When and What Type of Auditor Should Be Selected?

The audit obligation was removed from the smallest accounting entities as part of the comprehensive reform of the audit legislation. The selection of an auditor is once again relevant in the spring general meetings. When preparing for these meetings, it is essential to understand the regulations regarding the selection of an auditor.

According to the Auditing Act, only an approved auditor can be selected as an auditor, i.e., a KHT or HTM auditor or a KHT or HTM audit firm. In entities and foundations under the control of a municipality or joint municipal authority, a JHTT auditor or JHTT audit firm can also be selected in addition to an approved auditor. The selection of other than approved auditors is possible during a transitional period for entities and foundations established before the law came into force on July 1, 2007.

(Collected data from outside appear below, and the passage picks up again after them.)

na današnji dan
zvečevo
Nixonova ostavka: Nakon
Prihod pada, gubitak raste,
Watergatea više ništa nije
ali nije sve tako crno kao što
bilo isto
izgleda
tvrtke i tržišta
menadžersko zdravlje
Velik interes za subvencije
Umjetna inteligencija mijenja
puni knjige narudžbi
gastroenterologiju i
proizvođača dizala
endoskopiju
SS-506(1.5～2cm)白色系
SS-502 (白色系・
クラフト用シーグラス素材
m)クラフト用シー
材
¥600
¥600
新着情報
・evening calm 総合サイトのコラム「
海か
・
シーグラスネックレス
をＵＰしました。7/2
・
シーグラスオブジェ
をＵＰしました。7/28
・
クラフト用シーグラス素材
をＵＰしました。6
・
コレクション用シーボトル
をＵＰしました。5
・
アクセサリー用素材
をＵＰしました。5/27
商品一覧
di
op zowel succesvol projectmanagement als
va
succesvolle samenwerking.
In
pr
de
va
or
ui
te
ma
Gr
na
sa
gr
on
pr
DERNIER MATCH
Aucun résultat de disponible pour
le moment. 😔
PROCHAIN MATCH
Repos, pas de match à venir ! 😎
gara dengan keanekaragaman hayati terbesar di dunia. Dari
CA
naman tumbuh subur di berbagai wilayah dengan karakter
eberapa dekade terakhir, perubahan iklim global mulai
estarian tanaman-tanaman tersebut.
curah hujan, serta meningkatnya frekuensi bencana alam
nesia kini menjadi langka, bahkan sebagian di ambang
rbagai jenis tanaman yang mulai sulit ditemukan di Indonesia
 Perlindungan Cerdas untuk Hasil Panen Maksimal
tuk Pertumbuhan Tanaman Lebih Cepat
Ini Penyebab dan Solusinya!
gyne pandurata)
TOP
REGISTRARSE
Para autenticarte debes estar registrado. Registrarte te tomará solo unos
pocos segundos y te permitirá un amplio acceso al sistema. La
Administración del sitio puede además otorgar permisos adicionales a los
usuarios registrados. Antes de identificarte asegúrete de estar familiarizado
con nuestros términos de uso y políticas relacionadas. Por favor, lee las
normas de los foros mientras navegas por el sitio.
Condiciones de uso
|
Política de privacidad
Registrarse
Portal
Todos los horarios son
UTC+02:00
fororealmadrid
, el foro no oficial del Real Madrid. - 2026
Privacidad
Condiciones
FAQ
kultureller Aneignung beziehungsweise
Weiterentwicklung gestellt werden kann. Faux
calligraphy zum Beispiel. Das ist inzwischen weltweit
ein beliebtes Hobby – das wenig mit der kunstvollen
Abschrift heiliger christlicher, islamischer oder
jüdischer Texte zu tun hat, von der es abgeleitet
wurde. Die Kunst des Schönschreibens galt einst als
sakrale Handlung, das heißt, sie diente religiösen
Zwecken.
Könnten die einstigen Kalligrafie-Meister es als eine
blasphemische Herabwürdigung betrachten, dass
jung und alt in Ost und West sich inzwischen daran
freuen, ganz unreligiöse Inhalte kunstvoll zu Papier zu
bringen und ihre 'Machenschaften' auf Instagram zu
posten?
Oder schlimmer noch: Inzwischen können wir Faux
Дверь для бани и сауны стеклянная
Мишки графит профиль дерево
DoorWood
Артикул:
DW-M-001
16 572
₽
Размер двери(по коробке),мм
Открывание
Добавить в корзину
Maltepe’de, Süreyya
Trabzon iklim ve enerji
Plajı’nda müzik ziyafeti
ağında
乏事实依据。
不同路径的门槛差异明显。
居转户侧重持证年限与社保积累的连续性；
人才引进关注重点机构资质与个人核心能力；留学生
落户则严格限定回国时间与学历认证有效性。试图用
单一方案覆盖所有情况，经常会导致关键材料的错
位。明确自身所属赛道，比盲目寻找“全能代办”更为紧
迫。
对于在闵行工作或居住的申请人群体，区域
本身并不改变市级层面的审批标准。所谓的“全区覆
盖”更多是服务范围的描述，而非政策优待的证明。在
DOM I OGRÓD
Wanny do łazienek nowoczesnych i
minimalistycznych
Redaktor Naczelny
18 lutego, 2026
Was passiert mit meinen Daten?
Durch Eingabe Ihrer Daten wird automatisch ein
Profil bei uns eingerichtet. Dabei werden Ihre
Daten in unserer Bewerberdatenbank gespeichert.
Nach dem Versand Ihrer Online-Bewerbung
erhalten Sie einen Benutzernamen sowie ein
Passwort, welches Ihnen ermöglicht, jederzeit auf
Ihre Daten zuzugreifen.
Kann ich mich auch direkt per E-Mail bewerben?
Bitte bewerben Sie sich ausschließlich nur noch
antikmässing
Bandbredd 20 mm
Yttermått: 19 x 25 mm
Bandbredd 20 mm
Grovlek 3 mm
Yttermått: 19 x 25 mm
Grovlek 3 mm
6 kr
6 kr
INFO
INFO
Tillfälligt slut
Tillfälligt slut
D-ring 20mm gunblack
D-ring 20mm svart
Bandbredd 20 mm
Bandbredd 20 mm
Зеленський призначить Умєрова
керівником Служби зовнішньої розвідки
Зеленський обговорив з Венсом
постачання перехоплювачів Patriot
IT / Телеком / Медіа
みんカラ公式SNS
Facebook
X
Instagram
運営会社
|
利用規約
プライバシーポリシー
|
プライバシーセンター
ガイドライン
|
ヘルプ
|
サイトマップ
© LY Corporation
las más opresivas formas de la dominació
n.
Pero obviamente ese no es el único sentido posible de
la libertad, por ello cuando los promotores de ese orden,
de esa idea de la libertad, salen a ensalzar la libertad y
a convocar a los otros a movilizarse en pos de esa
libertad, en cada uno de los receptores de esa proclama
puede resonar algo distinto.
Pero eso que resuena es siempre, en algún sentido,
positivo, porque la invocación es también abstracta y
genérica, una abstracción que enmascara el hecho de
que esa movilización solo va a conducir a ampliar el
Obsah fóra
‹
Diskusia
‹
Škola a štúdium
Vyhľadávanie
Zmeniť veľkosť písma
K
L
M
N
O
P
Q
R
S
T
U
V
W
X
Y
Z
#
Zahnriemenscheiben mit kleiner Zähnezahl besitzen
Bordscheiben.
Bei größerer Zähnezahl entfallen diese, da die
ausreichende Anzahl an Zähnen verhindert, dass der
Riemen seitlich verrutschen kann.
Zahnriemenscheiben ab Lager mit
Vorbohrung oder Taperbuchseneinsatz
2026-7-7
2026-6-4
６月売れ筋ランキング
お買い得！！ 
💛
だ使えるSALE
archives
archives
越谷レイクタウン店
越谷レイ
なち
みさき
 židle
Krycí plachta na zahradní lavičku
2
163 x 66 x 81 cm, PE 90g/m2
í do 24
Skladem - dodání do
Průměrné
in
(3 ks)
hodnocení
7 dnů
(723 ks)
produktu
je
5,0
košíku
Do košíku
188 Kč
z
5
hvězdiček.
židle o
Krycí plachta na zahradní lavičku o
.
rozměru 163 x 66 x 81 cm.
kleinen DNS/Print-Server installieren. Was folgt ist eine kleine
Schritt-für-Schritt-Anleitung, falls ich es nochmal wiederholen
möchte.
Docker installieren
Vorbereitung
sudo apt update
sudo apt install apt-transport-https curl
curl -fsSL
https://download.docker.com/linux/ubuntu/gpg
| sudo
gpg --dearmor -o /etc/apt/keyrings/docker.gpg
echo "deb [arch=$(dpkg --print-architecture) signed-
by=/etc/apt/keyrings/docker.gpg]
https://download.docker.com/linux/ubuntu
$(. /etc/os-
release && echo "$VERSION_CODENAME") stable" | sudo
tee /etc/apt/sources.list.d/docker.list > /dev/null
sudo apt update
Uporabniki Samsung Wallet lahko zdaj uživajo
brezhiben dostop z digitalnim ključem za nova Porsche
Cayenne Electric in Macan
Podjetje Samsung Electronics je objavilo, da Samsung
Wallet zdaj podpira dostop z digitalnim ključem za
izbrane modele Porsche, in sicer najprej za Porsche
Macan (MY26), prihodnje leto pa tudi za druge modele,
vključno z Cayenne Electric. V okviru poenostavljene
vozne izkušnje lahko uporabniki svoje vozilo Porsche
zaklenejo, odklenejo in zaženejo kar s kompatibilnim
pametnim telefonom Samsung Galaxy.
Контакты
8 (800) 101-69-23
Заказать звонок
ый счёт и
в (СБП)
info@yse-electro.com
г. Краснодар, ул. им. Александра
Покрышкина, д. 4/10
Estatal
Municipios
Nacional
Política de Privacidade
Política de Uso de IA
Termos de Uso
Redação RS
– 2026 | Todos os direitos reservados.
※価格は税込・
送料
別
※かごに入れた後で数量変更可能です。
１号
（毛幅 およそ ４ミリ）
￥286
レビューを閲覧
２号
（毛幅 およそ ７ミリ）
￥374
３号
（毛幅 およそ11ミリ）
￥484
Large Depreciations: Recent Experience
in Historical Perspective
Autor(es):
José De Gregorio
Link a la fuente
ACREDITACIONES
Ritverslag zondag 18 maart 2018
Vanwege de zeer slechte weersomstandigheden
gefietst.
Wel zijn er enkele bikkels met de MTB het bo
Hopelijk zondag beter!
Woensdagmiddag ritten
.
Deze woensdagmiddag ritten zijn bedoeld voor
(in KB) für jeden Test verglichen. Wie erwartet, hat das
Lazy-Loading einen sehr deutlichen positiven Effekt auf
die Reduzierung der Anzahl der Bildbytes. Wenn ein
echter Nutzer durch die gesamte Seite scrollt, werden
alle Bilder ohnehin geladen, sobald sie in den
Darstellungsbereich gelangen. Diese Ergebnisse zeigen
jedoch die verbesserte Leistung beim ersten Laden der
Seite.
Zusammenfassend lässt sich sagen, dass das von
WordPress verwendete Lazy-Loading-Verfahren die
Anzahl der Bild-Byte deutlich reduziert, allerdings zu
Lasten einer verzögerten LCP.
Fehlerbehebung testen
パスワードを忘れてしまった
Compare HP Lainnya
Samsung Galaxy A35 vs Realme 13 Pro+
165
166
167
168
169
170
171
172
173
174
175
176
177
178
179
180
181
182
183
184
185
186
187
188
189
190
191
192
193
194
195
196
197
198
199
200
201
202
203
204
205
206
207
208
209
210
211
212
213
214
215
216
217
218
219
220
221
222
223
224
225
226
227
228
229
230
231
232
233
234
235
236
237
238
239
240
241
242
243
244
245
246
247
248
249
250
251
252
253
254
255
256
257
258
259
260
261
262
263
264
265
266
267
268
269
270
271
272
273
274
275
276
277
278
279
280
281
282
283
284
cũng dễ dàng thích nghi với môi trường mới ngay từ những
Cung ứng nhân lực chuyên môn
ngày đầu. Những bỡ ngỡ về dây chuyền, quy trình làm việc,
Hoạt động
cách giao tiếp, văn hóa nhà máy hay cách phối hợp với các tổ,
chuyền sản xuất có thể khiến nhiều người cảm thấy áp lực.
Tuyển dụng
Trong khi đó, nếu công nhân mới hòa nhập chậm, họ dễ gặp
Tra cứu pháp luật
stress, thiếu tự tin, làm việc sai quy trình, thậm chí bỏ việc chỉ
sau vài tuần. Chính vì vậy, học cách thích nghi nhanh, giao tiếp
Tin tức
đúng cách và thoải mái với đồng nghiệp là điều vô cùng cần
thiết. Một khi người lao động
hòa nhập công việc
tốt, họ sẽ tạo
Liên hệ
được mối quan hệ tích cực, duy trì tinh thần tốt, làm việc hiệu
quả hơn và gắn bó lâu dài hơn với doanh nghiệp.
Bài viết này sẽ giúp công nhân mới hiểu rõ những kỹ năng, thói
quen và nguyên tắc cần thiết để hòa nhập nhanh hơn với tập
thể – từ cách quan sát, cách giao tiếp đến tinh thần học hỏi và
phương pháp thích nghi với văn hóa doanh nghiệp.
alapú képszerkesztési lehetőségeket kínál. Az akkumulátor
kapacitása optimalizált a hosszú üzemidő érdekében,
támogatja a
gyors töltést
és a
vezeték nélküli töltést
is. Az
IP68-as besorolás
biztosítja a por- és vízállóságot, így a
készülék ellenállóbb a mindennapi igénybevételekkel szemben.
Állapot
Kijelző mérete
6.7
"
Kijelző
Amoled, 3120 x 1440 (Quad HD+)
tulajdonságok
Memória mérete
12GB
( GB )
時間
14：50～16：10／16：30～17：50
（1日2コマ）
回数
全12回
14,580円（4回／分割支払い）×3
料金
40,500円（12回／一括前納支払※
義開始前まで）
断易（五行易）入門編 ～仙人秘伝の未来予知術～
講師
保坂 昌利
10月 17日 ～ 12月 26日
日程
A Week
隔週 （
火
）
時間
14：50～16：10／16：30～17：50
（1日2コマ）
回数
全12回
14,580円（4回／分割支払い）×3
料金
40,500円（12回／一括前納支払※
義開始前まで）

Obligation to Select an Auditor

Entities and foundations must select an auditor and conduct an audit as required by the Auditing Act and other laws. The starting point is that all accounting entities and foundations must choose an auditor. Entities include, among others, limited companies, housing companies, partnerships (general and limited), cooperatives, and associations.

The smallest accounting entities are exempt from the mandatory audit requirement by law, with some exceptions. They can voluntarily opt for an audit. The size thresholds for the audit obligation were set relatively low when the Auditing Act was enacted. The application of these thresholds is explained below.

Many entities have audit provisions in their articles of association, partnership agreements, or rules. The Auditing Act does not override these provisions. Therefore, an auditor must also be selected in entities below the size thresholds of the Auditing Act if the articles of association, partnership agreement, or rules require it. For example, the Finnish Patent and Registration Office applies a reduced handling fee to notifications of changes to the articles of association that only involve the removal of audit provisions.

According to the Companies Act, a minority of shareholders can always demand the selection of an auditor. A minority is defined here as shareholders holding at least one-tenth of all shares or one-third of the shares represented at the general meeting.

It is also noteworthy that so-called holding companies must always select an auditor, regardless of size thresholds. A holding company is defined in the Auditing Act as an entity whose primary business is the ownership and management of securities and which has significant influence over another accounting entity’s business or financial management as described in Chapter 1, Section 8 of the Accounting Act.

A new entity starting its operations is not required to select an auditor unless its operations exceed the size thresholds of the Auditing Act at the time of establishment.

Obligation to Select a KHT Auditor or KHT Firm

At least one auditor must be a KHT auditor or KHT firm if the entity is publicly traded or if at least two of the following criteria are met in the entity or foundation during the preceding financial year:

The balance sheet total exceeds EUR 25,000,000

Revenue or equivalent income exceeds EUR 50,000,000

The entity or foundation employs an average of more than 300 people

The Companies Act also requires that in a public limited company (Oyj), at least one auditor selected by the general meeting must be a KHT auditor or KHT firm. This applies even if the company is not publicly traded.

Should You Choose a Good Auditor Anyway?

The reform of the Auditing Act aimed to clarify and professionalize auditing in Finland. For this reason, after the transitional period, only an auditor who has passed the auditing examination can act as an auditor. The content of auditing and the quality control of auditors received much attention during the preparation of the law. As a counterbalance, small entities were exempted from the audit obligation, but they still have the option to choose an auditor if the owners so wish.

When successful, auditing adds value to the entity and its owners. Success requires mutual trust. Whether the selection of an auditor is voluntary or mandated by law, the choice should be made carefully, and an auditor who can be trusted should be sought as a partner.

The article was published in issue 2/2008 of a magazine (this writing is an abridged and translated version of the original Finnish article).